About this exercise:
Using the records that appear below, write out exactly the lines from the one with "Since last week was the longest shor" through the one with "How was your weekend? Hope you and", keeping both end lines.

Task inputs:

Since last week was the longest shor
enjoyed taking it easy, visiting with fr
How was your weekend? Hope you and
* * *
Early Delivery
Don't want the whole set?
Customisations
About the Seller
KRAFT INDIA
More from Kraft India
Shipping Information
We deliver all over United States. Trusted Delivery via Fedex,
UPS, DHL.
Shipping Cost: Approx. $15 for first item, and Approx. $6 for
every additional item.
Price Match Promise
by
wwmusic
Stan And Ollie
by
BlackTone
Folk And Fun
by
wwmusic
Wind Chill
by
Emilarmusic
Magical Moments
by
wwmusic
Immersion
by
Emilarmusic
---
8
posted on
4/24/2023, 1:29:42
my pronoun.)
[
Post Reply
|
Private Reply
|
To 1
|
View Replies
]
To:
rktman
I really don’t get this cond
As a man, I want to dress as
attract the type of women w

Answer section:
Since last week was the longest shor
enjoyed taking it easy, visiting with fr
How was your weekend? Hope you and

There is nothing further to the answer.